(TEXT UNDER STUDY begins)
Further, because the
creative experience is so variable, it cannot be evaluated or measured but
"should be judged relative to the student's capabilities and not a
universal standard" (Lovitts, p. 142). Based on these assertions, Lovitts
concludes with a number of implications for changing the "social structure
and organizational culture of graduate education" (p. 151).
Lovitts focuses mostly on
the influence of "micro-" and "macroenvironments" on the
graduate student experience. Piantanida and Garman, on the other hand,
acknowledge the shortcomings of higher education contexts but focus their
advice squarely on students themselves, who must develop a deliberative stance in light of (in spite of?) the fact that "formal
graduate programs and courses in the United States are not organized so that
students can be independent learners" (Ch. 2, "Encapsulation versus
deliberation," para 5).
(TEXT UNDER STUDY ends)
(LISTED RECORDS begins)
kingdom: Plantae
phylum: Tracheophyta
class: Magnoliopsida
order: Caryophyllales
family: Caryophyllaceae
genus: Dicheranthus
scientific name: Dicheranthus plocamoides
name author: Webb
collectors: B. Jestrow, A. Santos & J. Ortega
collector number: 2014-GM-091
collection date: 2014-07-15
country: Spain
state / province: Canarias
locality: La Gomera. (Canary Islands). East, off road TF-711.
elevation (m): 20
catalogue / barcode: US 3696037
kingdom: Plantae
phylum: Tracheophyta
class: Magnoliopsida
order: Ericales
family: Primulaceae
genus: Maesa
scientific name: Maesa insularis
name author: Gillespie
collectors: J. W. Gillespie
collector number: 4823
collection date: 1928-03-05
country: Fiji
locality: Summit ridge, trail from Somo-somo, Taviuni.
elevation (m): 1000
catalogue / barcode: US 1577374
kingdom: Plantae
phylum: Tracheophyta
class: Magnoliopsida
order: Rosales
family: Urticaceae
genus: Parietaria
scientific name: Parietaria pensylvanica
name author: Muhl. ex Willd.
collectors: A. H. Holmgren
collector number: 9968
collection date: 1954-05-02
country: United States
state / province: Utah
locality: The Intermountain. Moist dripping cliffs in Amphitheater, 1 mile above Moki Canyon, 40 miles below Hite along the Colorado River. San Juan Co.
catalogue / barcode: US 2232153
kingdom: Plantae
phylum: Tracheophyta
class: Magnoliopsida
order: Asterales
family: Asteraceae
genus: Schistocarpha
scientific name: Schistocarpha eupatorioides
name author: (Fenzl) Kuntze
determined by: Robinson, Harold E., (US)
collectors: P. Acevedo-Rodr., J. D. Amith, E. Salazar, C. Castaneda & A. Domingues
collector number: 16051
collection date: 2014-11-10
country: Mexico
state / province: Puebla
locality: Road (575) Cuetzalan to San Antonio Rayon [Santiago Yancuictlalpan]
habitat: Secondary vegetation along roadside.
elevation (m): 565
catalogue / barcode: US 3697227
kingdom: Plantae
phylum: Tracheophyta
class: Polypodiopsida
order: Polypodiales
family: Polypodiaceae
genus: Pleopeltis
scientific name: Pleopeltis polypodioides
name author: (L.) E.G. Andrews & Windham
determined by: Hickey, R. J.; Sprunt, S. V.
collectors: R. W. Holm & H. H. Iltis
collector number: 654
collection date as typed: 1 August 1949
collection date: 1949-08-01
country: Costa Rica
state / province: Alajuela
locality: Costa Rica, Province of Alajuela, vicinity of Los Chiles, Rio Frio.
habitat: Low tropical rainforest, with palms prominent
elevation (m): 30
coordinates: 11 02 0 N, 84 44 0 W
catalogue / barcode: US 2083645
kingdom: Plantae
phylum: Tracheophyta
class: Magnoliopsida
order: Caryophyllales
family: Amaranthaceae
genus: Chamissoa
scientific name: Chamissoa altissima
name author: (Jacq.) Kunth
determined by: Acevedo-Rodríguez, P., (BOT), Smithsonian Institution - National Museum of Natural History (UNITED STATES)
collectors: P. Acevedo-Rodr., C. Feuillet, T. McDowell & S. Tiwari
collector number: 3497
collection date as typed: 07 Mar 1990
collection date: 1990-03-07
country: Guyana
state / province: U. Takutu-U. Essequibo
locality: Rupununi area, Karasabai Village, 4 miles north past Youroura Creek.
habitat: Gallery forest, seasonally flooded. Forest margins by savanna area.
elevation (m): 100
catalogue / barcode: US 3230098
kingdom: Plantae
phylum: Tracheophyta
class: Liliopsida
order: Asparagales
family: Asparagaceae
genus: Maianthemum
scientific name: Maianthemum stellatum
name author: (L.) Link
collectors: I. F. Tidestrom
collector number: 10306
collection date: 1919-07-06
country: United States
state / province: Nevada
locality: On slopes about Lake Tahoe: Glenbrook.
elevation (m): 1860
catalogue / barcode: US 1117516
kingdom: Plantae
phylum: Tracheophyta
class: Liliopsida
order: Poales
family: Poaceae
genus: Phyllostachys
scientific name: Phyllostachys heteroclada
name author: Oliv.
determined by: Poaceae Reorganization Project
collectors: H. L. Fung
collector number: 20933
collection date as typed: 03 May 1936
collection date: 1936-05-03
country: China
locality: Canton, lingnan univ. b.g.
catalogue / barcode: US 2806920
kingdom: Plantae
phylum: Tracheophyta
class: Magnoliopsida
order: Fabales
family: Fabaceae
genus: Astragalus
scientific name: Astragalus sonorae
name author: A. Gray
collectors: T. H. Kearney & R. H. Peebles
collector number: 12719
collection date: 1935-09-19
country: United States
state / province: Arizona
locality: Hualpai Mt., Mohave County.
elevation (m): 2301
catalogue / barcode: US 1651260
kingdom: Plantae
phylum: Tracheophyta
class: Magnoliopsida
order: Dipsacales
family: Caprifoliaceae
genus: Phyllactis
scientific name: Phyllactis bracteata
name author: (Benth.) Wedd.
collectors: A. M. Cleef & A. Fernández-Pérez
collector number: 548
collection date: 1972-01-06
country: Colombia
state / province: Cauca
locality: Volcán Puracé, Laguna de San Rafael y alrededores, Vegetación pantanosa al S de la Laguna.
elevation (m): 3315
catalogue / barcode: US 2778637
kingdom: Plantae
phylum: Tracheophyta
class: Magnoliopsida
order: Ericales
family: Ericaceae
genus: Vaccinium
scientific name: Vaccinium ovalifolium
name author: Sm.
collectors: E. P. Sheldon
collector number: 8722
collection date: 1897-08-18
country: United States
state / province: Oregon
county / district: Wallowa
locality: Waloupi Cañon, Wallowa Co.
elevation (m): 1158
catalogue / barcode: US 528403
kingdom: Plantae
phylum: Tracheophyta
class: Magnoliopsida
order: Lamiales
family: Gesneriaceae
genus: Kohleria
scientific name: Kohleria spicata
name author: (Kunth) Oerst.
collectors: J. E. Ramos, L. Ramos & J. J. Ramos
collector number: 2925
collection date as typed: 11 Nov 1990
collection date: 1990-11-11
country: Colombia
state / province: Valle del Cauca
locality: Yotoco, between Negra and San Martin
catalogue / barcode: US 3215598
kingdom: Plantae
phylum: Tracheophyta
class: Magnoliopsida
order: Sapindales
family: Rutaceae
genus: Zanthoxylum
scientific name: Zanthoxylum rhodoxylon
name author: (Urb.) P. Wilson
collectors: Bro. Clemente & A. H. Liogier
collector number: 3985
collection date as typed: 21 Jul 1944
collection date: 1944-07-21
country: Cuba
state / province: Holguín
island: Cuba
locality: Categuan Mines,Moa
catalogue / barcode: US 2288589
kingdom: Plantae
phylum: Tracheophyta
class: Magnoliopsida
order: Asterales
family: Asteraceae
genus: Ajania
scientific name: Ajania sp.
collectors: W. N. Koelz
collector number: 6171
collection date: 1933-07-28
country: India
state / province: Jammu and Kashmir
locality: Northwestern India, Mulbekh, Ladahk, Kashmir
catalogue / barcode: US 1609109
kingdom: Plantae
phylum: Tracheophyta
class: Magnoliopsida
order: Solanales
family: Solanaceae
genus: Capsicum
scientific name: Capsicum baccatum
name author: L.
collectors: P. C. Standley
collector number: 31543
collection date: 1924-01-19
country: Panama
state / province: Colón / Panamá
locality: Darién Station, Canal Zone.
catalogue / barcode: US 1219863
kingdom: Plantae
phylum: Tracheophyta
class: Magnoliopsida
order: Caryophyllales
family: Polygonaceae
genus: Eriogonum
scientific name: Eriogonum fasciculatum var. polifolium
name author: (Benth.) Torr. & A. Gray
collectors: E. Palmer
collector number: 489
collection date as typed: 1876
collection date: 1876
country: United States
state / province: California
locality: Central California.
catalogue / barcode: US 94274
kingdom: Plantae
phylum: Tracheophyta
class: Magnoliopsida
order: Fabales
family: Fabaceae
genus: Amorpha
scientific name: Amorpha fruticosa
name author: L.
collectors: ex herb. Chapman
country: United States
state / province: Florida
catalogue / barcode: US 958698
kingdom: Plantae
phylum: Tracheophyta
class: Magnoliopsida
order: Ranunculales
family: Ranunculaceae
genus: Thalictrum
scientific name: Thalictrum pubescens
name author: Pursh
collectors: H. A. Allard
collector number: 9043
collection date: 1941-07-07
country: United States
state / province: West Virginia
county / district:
(LISTED RECORDS ends)
_EXERCISE_.
In the passage on graduate education, what should the creative experience be judged against instead of a universal standard?

_TASK SOLUTION_.
The student's capabilities.